*** Page text ***

Alwin Lopez Jarreau was born in Milwaukee in 1940 to a minister father and a church pianist mother. Although he sang in church concerts and student groups, he did not pursue a career in music until he was nearly 30, working instead until that time as a rehabilitation counselor.

After moving to Los Angeles around 1970, Jarreau began performing at clubs around the city, including Dino's, the Troubadour and the Bitter End West. He quickly became known for a unique style of scat singing that incorporated percussive sounds and imitations of various musical instruments, a talent that would earn him the nickname “the Acrobat of Scat.”

More recently, Jarreau won his seventh and final Grammy in 2007 for Best Traditional R&B Vocal Performance, for collaborating with George Benson and Jill Scott on a cover of Billie Holiday's “God Bless the Child.” His last studio album, My Old Friend: Celebrating George Duke, was released on Concord Records in 2014.

“We feel very fortunate to have worked with Al, one of the most distinctive and extraordinary vocalists in music,” Concord Records president John Burk said via press release. “He was truly a force of nature and a beautiful human being that will be fondly remembered and deeply missed by us all.”

Gordon, Jarreau's manager, said via a brief statement that the singer's family currently has no plans for a public memorial service, and encouraged fans and well-wishers to make donations to the Wisconsin Foundation for School Music in lieu of flowers and gifts.

*** Data shown ***

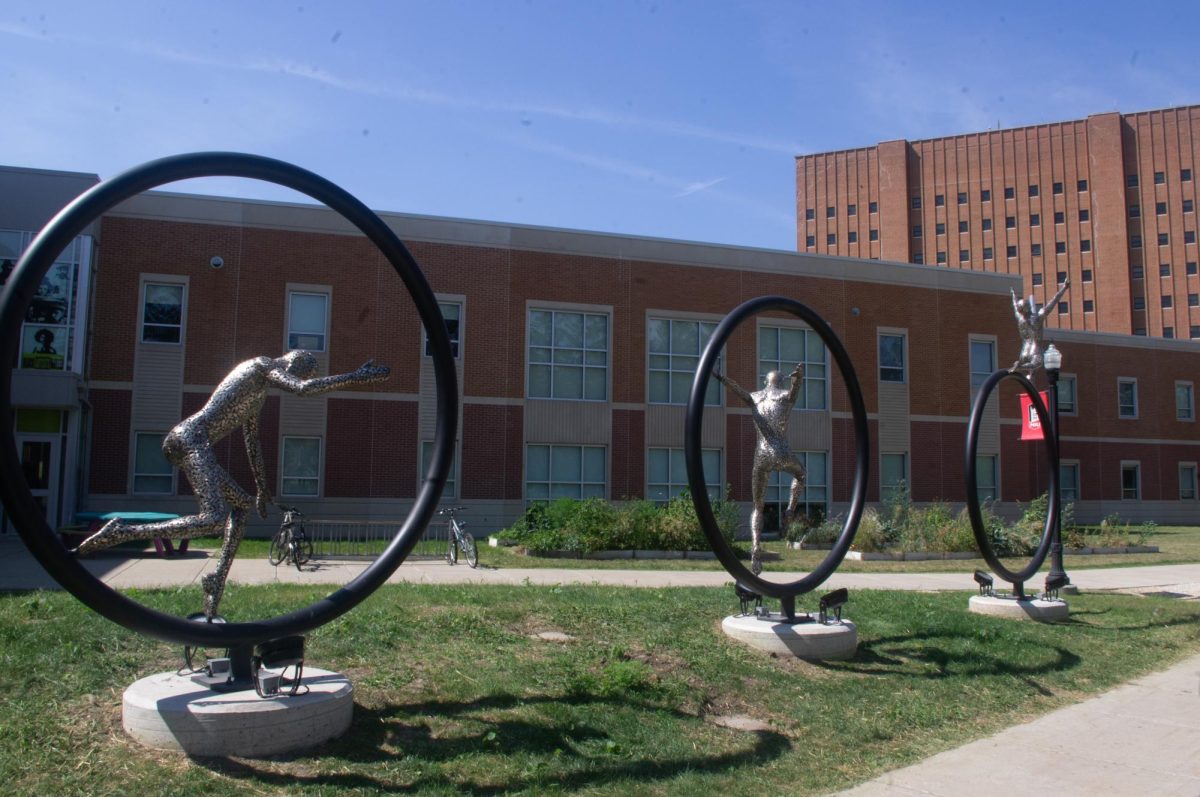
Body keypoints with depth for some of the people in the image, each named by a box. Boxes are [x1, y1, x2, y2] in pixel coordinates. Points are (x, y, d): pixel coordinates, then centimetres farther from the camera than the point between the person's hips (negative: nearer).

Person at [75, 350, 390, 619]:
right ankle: (119, 532, -21)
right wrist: (355, 377, -8)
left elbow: (252, 439, 35)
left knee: (242, 505, 17)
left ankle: (217, 580, 14)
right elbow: (304, 389, -16)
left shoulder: (258, 392, 29)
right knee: (213, 519, -23)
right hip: (192, 437, -11)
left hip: (182, 440, 11)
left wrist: (262, 487, 38)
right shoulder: (263, 366, 2)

***

(What the task asks): According to the passage about Al Jarreau, what was his occupation before he pursued a career in music?

(Answer area): He worked as a rehabilitation counselor.